この数値を比較すると、関西大が僅かに勝っているが、ほとんど互角といっていいほどの差であろう。
なお、大学通信社による2014年度「改革力が高い大学」ランキング(進学校の進路指導教員が投票することで選定)においては、同志社大が17位(21ポイント)、関西大は44位(8ポイント)であり、高校現場の印象では、同志社大の方が改革で先行しているイメージがあるようだ。
<まとめ>
以上、同志社大理工学部と関西大システム理工学部を比較してみてきた。全体としては、やはり同志社大理工学部が優位であると言える。なお、実際に双方の学部に合格した人の選択を見てみてみると、同志社大理工学部に進学した人が100%、関西大システム理工学部に進学した人が0%(サンデー毎日2014年7月20日号より)という圧倒的な結果が出ている。しかし、関西大理工学部が勝っている部分も少ないわけではなく、特にキャンパスの立地に魅力を感じる場合などは関西大を選択するケースもあろう。

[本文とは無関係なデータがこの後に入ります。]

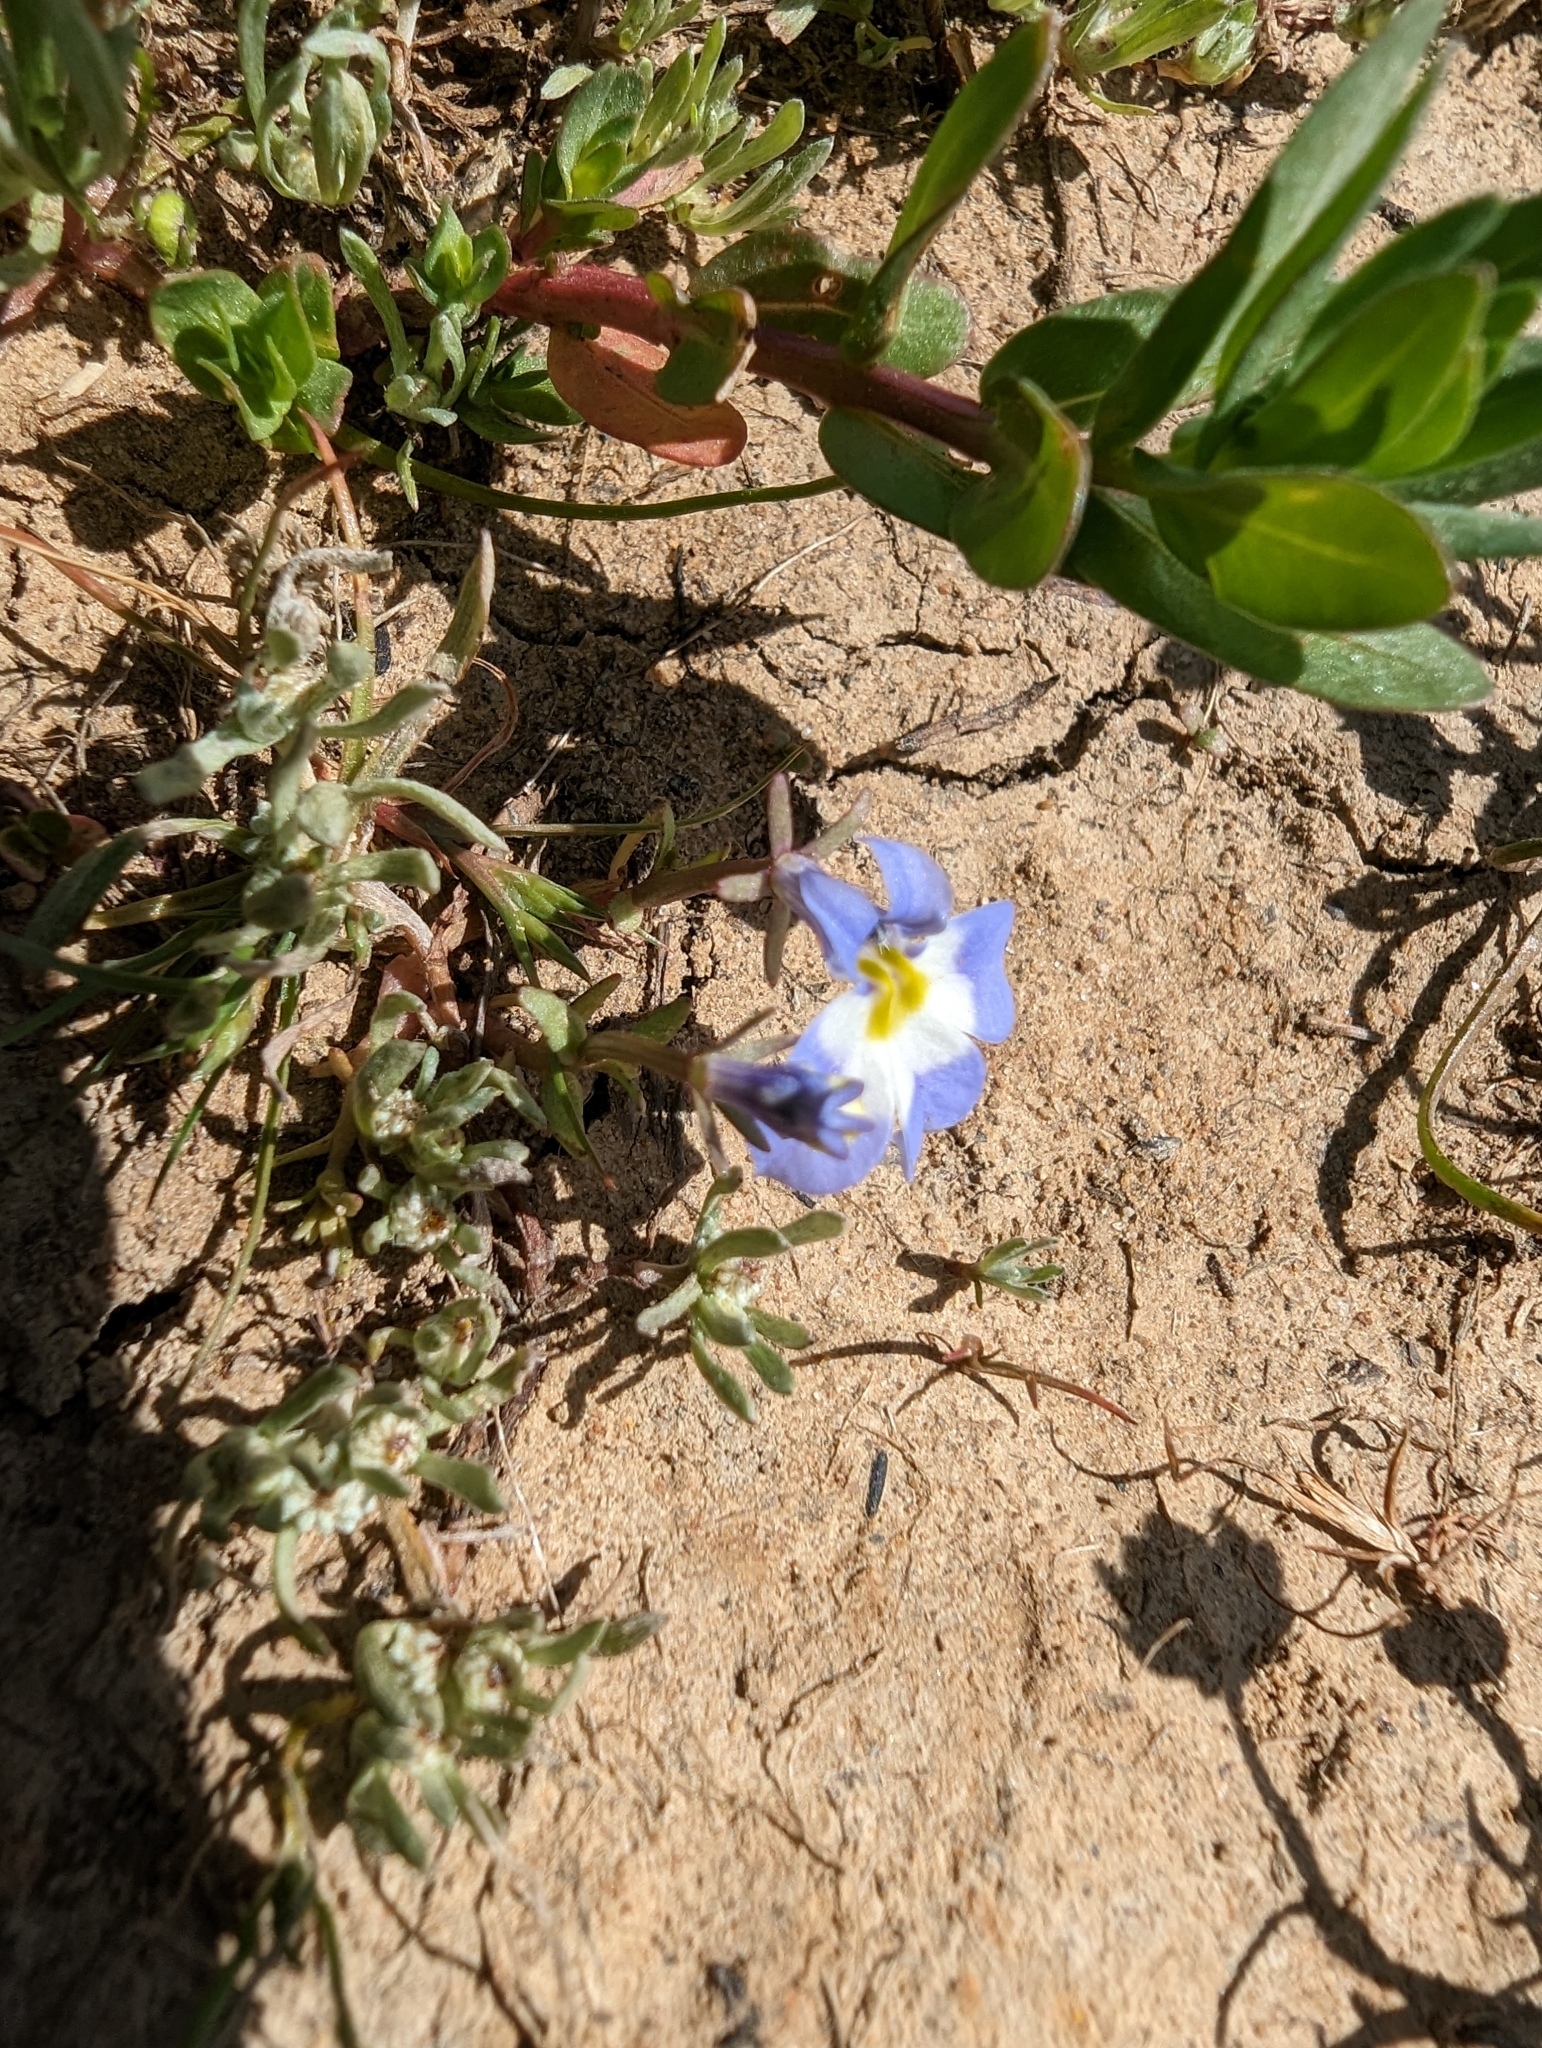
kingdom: Plantae
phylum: Tracheophyta
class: Magnoliopsida
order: Asterales
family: Campanulaceae
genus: Downingia
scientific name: Downingia bella
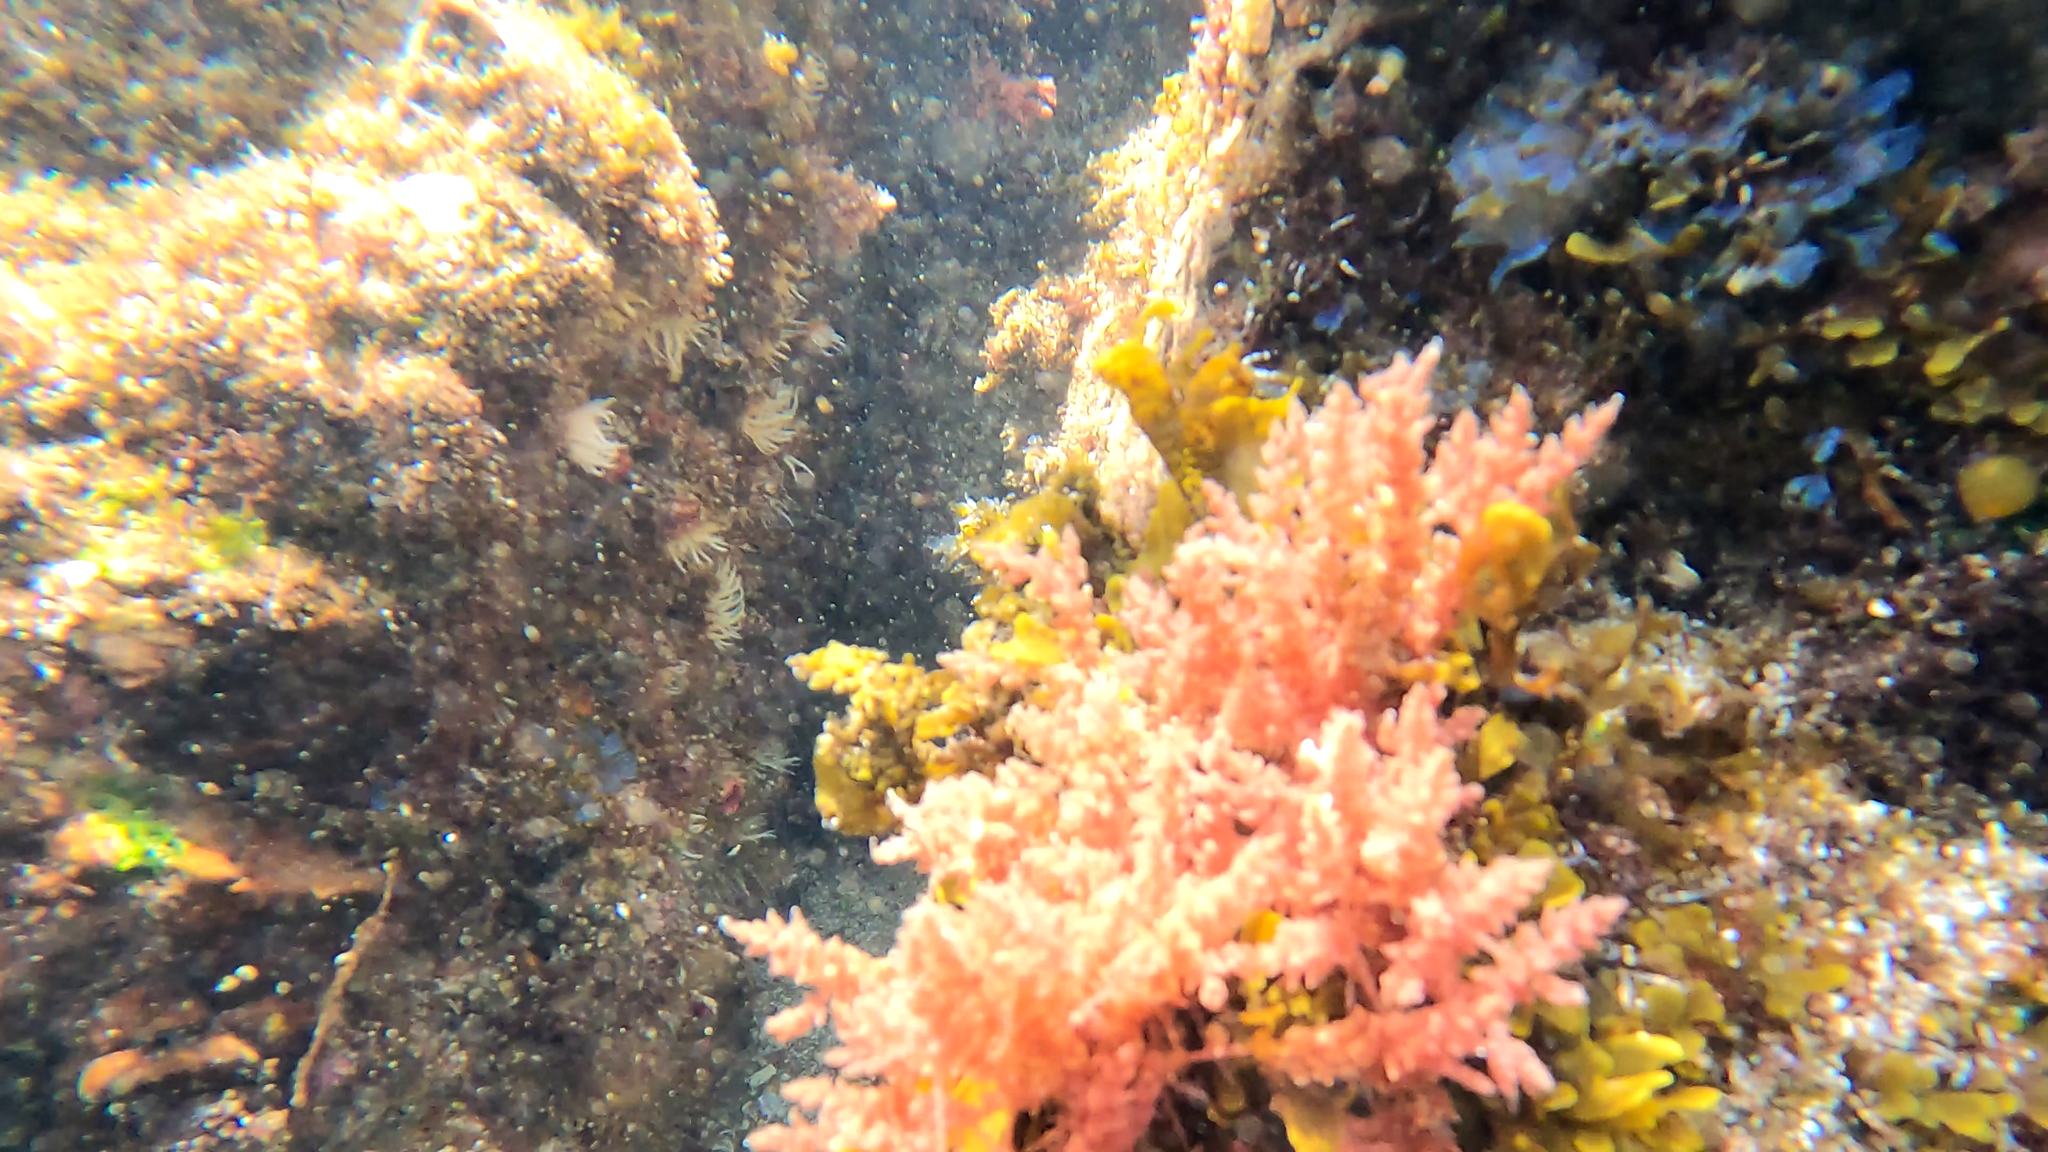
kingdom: Plantae
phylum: Rhodophyta
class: Florideophyceae
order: Bonnemaisoniales
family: Bonnemaisoniaceae
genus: Asparagopsis
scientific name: Asparagopsis armata
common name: Harpoon weed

一方で、強調したいのは、「理工系学部」は、学問分野が細分化されているため、どこで学ぶかよりも「何を学ぶか」が重要であることは忘れてはいけない。理系の研究は「人(教員)」に張り付いているケースが多く、教員の大学間移籍も文系と比べて活発である。自分の学びたい学問分野の第一人者が片方の大学にしかいなければ、文句なしにそちらの大学を選ぶべきである。
「理工系学部」を選ぶ以上は、そういった観点も含めて、大学選択を行っていただければ幸いである。